Fact sheet
12039 is a coarse grained porphyritic basalt which consists of pyroxene phenocrysts (0.8 to 4 mm), some of which are mantled by pyroxferroite, set in a matrix of intergrown plagioclase crystals, anhedral pyroxene, rounded laths of ilmenite and euhedral laths of tridymite (0.05 to 1 mm). Long needles of ilmenite and tridymite cut across plagioclase and pyroxene. Many of the clinopyroxene crystals show optical zonation from very light tan interiors (augite) to dark tan (ferroaugite) to reddish-brown (ferrohedenbergite) with an abrupt change to light yellow-green borders (pyroxferroite). Ilmenite is the major opaque phase and is intergrown with ulvöspinel. Tranquillityite, troilite, cristobalite and metallic iron are present in the groundmass.
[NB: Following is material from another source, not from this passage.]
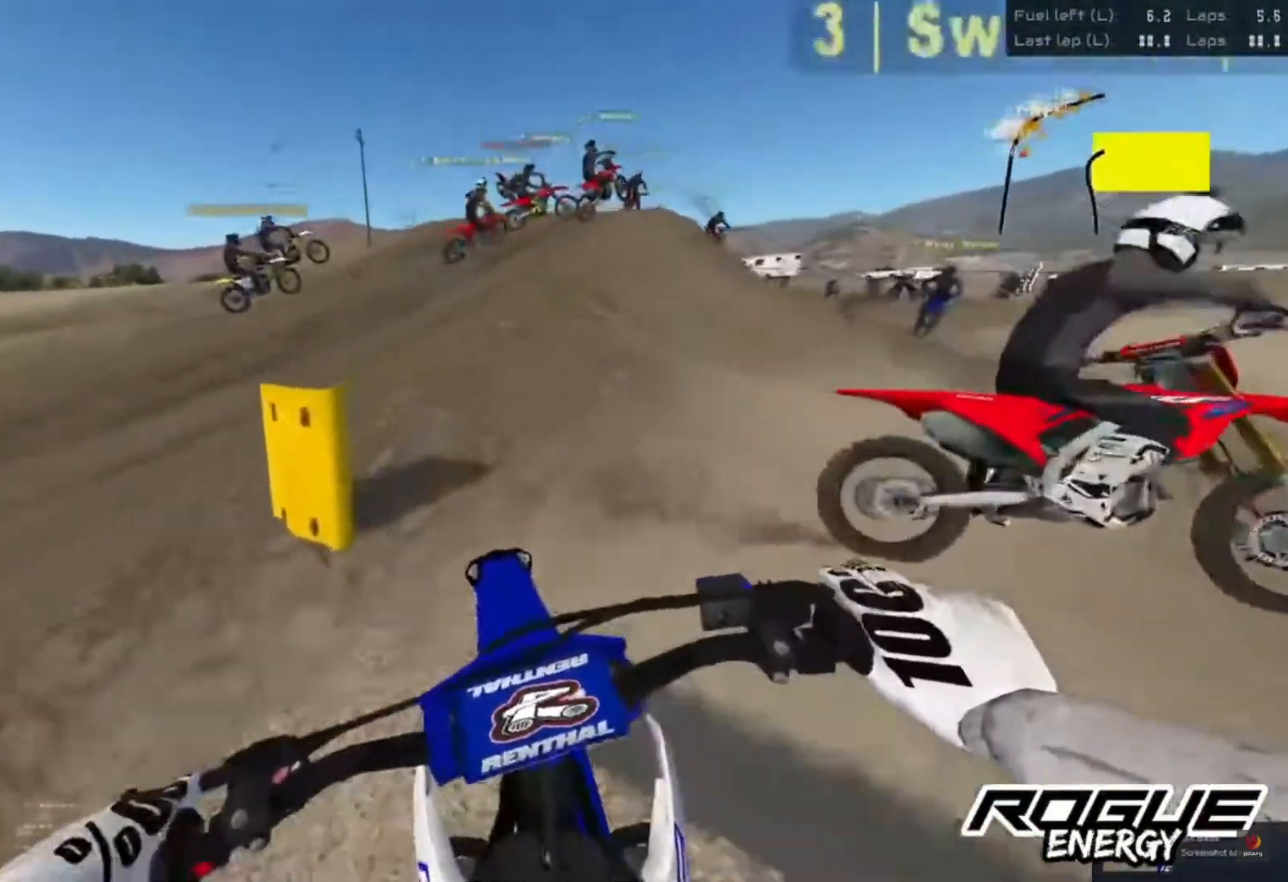
{"buttons": ["R2"], "left_stick": "center", "right_stick": "center", "events": []}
The sample weighed 255 grams before analysis and is 3.2 billion years old.
Further details of this and other Apollo samples are here: http://curator.jsc.nasa.gov/lunar/
Apollo 12 returned 34 kilograms of samples, including 45 rocks, samples of lunar 'soil', and several core tubes that included material from as much as 40 centimetres below the lunar surface.
Apollo 12 rocks were almost all basalts, with only two breccias in the returned samples. The basalts at the Apollo 12 site formed 3.1 to 3.3 billion years ago, roughly 500 million years later than the Apollo 11 basalts. Overall, there is much less of the element titanium in the Apollo 12 samples than in the Apollo 11 samples, which explains the more reddish colour of this region. The differences in age and chemical composition between the Apollo 11 and Apollo 12 samples demonstrate that mare volcanism did not occur as a single, Moon-wide melting event.
Apollo 12 was launched on 14 November 1969.